Personality as Theme

I am currently re-reading a thicket of short stories of mine, plowing through basically every non-novelized bit of fiction I’ve written since Kiss Me, my first and only story collection.  Some of the pieces go back a decade or more (the oldest being “Haunted Hayride,” published in The Ottawa Citizen in 1998!)  It’s like riding a time machine:  I remember so vividly the physical places and, even more vividly, the mood and emotional circumstances of their writing that I’m often surprised at the different people I’ve been.  No, not different people, exactly, but the different themes I’ve returned to in my life.  I can see myself in the preoccupations of these stories more clearly than if I stared at myself in the mirror for a whole afternoon.

It makes me think that what we call personality – the way we know others, know ourselves – is really a walking bundle of themes.  For some, it’s Lost Love and Missed Opportunity.  For others, Second Chances and The Cost of Lies.  Whatever the big concerns might be, they aren’t usually too numerous, as each of them are more then enough to buoy (or plague) a life to the end.  So not only are we understandable as themes, but we typically are comprised of only one or two.  Three if you’re an especially complicated soul.  And there’s not much you can do about changing them either.  Just try jettisoning one of your themes for longer than a week or two.  They always come back.

The Killing Circle at UofT

My last novel, The Killing Circle, is on a couple of university syllabi that I’m aware of (at both my alma maters, in fact – McGill and UofT).  Why does this tickle me so much?  I think, quite aside from the fizz of pride, it is the thought of young English and Canadian Literature scholars reading my work, just as I read others during my undergrad years.  It’s a bridge between two selves:  the student and the practitioner.  Sure, it makes me feel a little old.  But sometimes the years can bring new and unexpected pleasures.

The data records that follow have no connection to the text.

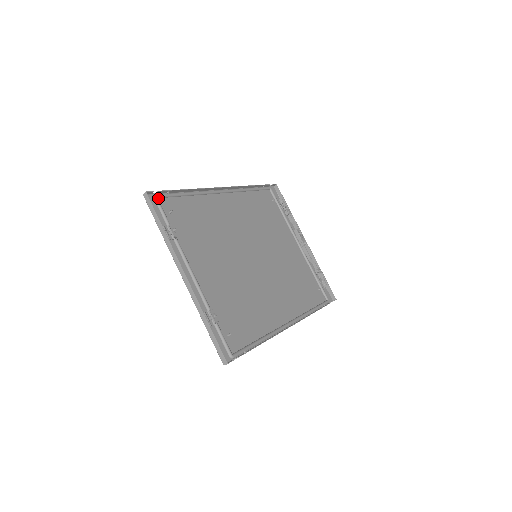
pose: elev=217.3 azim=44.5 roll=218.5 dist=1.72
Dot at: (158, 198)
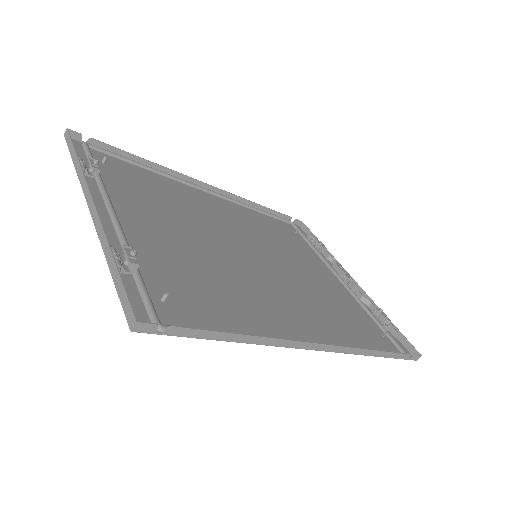
Dot at: (90, 148)
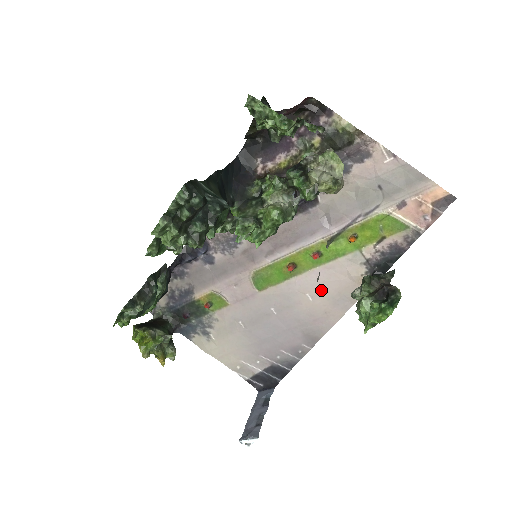
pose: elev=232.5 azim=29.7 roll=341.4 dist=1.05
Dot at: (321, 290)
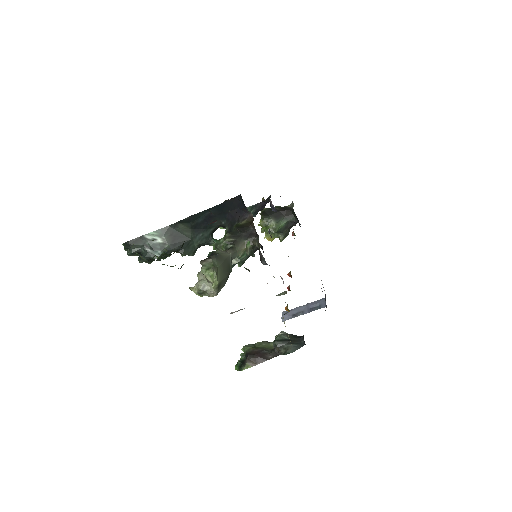
Dot at: occluded
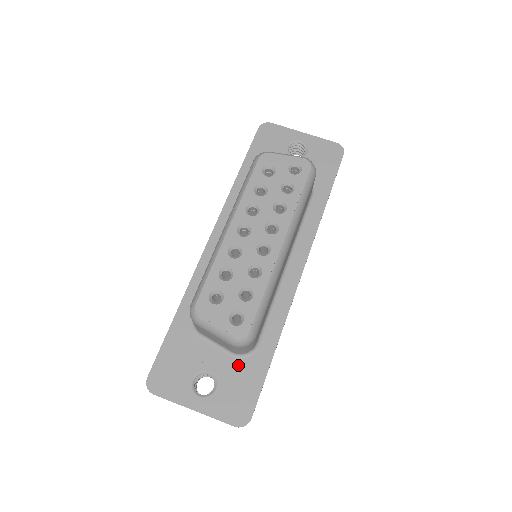
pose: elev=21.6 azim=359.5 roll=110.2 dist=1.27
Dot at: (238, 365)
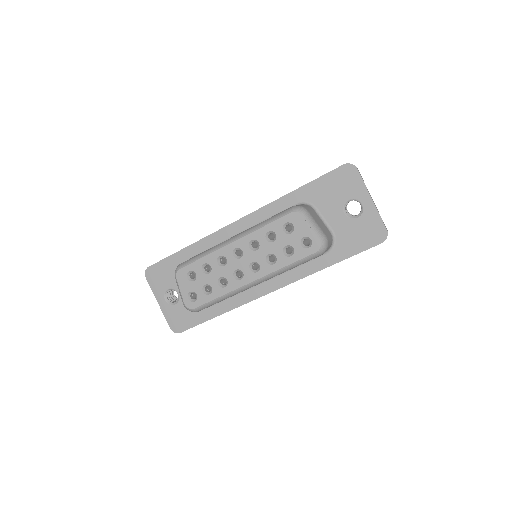
Dot at: occluded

I bring all this up because the novel that precedes The Guardians, The Killing Circle, is on the reading list of a great course Professor Nick Mount teaches at UofT.  Part of its greatness is that some of the authors on the list are invited to present a talk and converse with Nick and answer questions…and this hour is open to the public.  The Killing Circle session is coming up on Friday, March 18, at 3PM in the Bader Theatre, 93 Charles Street West.  If you feel like bailing from work a bit early, come on by.  Leafy quads!  Bright young minds!  Hitting the pub afterwards!